魔王様は規格外
ゴブリンの群れは、同じ場所から微動だにしない。その距離的は二百メートルといったところ。
「流石にゴブリンも、怖くなったんですかね?」
夏空さん、もってなんでしょうか?おじさん、ゴブリンしか倒してないんですが。
「ゴブリンの動きに乱れはありませんでした。恐怖に駆られたのなら、我先に逃げ出しています。さて、二人に問題です。ゴブリンの群れが、あの位置まで下がった理由はなんでしょう?」
フレンドリー口調は、桜まで怯えさせてしまったので敬語に戻す。フレンドリーおじさんって、意外とハードル高いんだな。
「しげちゃんの攻撃が届かない距離?」
桜君、残念。これ位の距離なら魔法で殲滅出来ます……壁とかを傷付けたら弁償しないといけないから、やらないけどね。

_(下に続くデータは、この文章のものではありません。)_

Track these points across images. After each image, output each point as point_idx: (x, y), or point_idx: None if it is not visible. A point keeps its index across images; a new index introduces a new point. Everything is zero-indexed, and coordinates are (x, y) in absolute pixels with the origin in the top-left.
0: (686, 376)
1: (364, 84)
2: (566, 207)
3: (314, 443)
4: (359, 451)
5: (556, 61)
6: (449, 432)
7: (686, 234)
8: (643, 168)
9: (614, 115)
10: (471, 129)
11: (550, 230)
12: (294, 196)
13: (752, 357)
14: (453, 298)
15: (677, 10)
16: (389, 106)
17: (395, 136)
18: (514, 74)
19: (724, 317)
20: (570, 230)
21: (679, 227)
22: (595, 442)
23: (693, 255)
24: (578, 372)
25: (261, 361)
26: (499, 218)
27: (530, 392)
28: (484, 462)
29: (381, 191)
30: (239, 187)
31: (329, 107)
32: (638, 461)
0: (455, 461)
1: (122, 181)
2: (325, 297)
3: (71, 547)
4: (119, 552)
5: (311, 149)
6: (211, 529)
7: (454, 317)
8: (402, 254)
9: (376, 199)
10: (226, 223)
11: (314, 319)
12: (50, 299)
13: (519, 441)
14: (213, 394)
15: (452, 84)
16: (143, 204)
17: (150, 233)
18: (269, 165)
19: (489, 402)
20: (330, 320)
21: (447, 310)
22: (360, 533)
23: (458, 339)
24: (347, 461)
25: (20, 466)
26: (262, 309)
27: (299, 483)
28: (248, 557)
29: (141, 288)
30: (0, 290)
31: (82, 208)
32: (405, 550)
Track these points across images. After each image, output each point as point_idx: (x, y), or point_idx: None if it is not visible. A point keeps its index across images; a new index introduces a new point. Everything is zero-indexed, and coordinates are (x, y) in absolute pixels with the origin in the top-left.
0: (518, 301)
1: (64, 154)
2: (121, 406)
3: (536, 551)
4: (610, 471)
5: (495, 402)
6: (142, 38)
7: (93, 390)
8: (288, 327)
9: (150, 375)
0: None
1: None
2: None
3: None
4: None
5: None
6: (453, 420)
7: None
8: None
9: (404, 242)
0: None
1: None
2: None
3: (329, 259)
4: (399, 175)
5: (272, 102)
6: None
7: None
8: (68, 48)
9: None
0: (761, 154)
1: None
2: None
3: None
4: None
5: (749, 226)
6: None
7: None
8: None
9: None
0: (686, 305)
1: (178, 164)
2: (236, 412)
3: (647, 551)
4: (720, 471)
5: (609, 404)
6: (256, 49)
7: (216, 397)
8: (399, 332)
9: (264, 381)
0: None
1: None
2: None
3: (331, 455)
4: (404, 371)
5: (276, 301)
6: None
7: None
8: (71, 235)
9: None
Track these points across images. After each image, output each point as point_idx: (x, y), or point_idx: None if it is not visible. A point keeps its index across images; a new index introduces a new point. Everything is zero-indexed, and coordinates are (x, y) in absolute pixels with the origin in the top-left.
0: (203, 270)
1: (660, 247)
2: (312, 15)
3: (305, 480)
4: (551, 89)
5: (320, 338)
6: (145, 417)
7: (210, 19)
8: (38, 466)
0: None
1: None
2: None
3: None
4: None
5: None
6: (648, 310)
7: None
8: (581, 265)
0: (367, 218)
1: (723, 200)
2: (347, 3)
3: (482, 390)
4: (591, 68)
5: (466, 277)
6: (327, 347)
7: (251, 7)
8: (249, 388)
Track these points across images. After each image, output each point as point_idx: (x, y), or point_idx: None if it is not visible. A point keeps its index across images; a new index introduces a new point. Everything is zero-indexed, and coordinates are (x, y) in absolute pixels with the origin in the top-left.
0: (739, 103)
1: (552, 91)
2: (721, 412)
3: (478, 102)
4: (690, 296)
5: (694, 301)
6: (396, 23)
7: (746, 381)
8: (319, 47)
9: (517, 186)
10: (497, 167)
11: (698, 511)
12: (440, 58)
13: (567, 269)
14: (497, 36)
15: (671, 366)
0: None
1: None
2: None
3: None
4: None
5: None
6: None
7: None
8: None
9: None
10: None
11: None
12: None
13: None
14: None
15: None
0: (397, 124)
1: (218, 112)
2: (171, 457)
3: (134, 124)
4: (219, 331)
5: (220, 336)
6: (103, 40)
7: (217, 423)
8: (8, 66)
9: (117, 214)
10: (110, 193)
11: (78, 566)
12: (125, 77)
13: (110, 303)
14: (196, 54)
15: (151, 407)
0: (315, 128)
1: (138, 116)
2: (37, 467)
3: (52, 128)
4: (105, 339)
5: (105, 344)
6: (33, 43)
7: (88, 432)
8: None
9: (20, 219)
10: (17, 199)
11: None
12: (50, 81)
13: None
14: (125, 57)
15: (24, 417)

(ユニフォームガーディアン関係の保険とかないか大村に聞いておこう)
「人は通れないけど、ゴブリンなら通れそうな下水道があります」
夏空さん、正解。多分、建物と本道を繋ぐ水路だと思う。
「君達が相手にしているの、魔物だ。人間では無理な場所でも、伏兵を潜ませておく事が出来る……よっと……俺達がここを通り過ぎた後、背後から襲わせる算段だったのさ」
退却した時に数体が横穴に潜んだのだろう。恐らく敵が侵入してきた時、潜んでおく指示していたんだ。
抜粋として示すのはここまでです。